§ DATA TO PROCESS:
================================
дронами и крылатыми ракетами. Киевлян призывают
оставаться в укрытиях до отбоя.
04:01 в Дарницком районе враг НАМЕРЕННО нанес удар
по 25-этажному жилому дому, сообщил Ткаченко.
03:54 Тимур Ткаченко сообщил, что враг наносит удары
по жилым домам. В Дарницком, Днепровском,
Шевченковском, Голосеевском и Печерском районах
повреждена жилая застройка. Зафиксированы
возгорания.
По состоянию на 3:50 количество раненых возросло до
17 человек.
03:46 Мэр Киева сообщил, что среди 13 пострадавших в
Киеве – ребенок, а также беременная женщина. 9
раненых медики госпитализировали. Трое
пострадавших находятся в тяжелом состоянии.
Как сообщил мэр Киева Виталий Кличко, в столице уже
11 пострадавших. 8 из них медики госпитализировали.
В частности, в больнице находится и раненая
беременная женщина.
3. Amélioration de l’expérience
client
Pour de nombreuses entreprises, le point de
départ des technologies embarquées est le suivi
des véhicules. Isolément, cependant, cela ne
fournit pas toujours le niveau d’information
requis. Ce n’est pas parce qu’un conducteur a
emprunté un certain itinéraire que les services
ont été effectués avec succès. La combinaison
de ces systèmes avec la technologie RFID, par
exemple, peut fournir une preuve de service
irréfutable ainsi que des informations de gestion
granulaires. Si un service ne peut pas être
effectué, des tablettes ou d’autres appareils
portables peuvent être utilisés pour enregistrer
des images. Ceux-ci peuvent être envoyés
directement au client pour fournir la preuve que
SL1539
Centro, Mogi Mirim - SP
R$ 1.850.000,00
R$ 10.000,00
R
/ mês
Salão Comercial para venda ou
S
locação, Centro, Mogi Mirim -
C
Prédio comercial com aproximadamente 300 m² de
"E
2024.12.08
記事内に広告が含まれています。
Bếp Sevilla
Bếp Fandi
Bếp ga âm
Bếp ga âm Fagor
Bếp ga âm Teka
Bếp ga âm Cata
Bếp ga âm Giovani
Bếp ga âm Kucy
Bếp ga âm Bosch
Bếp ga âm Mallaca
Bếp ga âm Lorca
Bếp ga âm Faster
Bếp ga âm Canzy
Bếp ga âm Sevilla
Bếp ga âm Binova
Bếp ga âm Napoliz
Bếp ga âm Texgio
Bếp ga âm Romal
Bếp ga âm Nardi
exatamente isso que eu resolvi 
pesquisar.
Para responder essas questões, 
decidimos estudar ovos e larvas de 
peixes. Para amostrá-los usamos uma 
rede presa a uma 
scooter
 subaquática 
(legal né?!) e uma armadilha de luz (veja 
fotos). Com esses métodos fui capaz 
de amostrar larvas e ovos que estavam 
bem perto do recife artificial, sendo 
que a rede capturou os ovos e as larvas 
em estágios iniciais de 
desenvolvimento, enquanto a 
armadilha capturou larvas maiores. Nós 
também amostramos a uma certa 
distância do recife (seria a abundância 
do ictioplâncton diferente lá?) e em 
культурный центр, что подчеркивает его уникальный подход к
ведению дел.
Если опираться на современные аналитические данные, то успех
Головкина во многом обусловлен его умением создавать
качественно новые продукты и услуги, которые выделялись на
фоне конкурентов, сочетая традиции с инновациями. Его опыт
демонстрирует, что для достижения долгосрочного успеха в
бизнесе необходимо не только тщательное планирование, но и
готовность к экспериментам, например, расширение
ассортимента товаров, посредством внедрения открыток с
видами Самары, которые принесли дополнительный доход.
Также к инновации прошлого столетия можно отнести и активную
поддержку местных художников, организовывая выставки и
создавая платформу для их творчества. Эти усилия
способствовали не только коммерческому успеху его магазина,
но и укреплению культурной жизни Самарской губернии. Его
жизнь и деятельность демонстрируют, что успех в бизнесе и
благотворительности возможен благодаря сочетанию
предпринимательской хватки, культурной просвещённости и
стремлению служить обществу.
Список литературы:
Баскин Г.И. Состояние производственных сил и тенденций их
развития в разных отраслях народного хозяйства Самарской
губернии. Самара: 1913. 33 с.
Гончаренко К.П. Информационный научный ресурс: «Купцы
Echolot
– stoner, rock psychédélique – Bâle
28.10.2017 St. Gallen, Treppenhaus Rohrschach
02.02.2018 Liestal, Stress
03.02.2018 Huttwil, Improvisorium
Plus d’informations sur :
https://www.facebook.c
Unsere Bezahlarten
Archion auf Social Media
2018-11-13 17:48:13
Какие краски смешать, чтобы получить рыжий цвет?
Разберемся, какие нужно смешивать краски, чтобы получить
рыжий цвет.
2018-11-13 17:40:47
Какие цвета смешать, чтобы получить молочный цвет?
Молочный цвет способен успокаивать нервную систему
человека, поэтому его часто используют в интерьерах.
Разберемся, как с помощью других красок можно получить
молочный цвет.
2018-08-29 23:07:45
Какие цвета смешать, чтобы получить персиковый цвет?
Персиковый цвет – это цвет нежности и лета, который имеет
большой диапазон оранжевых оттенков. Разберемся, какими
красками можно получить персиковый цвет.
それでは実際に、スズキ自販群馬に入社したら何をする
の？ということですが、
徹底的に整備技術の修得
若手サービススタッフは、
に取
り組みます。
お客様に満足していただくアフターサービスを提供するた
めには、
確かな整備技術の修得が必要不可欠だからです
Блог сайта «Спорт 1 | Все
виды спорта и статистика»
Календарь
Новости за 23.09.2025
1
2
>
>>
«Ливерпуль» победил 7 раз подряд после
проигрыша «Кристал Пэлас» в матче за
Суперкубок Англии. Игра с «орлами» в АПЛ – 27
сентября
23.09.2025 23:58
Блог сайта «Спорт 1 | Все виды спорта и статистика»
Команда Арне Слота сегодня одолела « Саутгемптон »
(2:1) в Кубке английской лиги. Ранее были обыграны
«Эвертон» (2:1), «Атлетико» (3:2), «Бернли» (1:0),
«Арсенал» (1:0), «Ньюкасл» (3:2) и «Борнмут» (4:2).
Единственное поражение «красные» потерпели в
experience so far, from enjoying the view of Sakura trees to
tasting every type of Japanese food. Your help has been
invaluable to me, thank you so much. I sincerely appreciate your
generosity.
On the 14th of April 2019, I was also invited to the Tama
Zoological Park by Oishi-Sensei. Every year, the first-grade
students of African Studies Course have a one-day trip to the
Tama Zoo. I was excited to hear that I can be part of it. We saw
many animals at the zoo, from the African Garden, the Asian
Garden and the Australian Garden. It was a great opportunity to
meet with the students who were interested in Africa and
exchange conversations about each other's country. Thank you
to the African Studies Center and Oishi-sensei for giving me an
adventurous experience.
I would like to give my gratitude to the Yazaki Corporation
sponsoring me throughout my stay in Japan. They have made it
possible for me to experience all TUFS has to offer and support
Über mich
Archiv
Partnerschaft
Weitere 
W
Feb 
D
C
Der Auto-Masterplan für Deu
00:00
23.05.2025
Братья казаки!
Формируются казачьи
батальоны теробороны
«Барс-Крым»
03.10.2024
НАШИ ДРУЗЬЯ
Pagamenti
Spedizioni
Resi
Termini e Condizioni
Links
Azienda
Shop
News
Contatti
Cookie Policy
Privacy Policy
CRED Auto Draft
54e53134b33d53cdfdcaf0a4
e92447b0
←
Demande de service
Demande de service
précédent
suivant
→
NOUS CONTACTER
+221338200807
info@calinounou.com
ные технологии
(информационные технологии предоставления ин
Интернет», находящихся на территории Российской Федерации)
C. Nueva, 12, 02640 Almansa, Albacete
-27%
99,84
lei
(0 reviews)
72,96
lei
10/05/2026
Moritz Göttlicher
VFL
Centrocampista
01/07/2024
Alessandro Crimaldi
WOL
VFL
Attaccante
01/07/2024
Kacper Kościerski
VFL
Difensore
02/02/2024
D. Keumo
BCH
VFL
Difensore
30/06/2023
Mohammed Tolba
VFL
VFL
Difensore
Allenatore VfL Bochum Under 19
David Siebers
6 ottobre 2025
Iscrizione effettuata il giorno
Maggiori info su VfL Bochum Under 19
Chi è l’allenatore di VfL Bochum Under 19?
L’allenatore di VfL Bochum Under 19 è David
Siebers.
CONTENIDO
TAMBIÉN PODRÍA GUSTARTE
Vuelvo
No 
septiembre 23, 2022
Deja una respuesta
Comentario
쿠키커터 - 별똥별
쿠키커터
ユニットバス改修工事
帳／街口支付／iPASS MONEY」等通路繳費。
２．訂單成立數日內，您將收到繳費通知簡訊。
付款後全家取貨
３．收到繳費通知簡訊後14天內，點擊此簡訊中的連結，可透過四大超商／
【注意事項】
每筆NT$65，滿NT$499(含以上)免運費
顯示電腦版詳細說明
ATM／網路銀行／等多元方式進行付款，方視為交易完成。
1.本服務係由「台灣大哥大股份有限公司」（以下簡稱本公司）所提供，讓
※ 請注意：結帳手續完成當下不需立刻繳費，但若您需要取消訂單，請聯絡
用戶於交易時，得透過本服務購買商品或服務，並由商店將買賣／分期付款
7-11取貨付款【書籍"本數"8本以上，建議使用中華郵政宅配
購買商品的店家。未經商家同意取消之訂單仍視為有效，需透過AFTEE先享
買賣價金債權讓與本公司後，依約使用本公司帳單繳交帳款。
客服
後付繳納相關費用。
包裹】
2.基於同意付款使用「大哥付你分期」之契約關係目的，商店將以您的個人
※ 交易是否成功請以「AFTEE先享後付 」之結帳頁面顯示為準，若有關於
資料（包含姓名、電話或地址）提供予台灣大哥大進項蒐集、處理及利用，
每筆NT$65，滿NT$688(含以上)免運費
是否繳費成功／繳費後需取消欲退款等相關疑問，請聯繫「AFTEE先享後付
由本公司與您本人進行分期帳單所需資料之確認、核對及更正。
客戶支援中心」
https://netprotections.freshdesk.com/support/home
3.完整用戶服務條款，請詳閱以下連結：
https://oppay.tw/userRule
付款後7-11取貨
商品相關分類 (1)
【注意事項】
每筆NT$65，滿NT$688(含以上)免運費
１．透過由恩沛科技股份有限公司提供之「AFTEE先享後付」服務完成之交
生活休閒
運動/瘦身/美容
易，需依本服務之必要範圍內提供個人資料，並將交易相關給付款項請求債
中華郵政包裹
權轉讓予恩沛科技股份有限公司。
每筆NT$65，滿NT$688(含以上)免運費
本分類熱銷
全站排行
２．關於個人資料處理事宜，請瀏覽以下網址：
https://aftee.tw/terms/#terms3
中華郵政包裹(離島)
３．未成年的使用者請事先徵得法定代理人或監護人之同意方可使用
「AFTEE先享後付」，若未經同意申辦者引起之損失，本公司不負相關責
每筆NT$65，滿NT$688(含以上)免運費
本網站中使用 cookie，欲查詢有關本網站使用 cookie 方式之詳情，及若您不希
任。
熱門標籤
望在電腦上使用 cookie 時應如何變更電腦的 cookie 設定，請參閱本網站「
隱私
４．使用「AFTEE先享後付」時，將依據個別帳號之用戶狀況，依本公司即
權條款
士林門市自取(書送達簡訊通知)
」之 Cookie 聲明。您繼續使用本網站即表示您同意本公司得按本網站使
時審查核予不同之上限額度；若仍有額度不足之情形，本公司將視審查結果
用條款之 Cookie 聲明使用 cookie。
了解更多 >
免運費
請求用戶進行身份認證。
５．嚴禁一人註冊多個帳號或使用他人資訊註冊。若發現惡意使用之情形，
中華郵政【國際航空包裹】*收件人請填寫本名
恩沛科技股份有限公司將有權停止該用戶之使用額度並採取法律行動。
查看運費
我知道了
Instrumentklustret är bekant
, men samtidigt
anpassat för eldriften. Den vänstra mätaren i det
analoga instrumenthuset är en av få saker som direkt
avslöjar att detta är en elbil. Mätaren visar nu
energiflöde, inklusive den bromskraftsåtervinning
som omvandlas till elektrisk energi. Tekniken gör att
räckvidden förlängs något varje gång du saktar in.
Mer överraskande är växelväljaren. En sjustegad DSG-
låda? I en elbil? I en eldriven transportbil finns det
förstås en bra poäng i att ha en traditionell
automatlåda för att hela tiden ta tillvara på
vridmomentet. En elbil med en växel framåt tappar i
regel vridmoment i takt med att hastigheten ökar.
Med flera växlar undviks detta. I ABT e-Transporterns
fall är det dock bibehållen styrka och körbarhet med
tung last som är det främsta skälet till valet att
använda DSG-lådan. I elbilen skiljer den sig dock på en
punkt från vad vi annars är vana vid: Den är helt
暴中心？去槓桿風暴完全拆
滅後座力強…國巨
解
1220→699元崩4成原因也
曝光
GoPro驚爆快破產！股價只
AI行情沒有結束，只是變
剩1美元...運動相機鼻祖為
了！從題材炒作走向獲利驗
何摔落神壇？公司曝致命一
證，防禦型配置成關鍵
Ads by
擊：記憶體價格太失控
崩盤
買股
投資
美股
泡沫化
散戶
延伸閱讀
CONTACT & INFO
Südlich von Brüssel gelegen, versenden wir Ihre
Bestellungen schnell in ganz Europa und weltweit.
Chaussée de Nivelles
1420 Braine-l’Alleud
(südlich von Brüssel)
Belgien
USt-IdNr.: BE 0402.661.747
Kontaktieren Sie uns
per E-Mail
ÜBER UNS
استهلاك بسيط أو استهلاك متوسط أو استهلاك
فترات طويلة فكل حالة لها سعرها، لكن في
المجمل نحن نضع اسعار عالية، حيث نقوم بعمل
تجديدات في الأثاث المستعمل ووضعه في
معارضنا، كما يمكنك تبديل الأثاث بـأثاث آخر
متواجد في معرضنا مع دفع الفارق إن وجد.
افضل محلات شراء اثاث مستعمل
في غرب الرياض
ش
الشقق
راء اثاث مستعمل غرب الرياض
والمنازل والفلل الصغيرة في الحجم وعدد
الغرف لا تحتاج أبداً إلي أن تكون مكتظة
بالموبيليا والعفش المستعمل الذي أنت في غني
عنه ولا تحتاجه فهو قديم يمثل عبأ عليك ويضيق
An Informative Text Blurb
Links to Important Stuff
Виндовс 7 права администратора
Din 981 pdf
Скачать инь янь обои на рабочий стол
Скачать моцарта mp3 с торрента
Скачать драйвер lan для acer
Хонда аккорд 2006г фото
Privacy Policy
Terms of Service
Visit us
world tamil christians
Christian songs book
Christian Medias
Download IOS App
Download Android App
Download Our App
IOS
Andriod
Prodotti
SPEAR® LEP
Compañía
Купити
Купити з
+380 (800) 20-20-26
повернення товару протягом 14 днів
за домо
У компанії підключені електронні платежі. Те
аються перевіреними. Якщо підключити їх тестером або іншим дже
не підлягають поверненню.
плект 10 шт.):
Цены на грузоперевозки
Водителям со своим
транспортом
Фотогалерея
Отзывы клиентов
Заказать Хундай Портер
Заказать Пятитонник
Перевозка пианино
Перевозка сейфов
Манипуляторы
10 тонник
================================
Format the stretch of the records from the beginning through the line containing "des véhicules. Isolément, cependant, cela ne" as a JSON list of strings, with one string per line and any blank lines omitted.

[
  "дронами и крылатыми ракетами. Киевлян призывают",
  "оставаться в укрытиях до отбоя.",
  "04:01 в Дарницком районе враг НАМЕРЕННО нанес удар",
  "по 25-этажному жилому дому, сообщил Ткаченко.",
  "03:54 Тимур Ткаченко сообщил, что враг наносит удары",
  "по жилым домам. В Дарницком, Днепровском,",
  "Шевченковском, Голосеевском и Печерском районах",
  "повреждена жилая застройка. Зафиксированы",
  "возгорания.",
  "По состоянию на 3:50 количество раненых возросло до",
  "17 человек.",
  "03:46 Мэр Киева сообщил, что среди 13 пострадавших в",
  "Киеве – ребенок, а также беременная женщина. 9",
  "раненых медики госпитализировали. Трое",
  "пострадавших находятся в тяжелом состоянии.",
  "Как сообщил мэр Киева Виталий Кличко, в столице уже",
  "11 пострадавших. 8 из них медики госпитализировали.",
  "В частности, в больнице находится и раненая",
  "беременная женщина.",
  "3. Amélioration de l’expérience",
  "client",
  "Pour de nombreuses entreprises, le point de",
  "départ des technologies embarquées est le suivi",
  "des véhicules. Isolément, cependant, cela ne"
]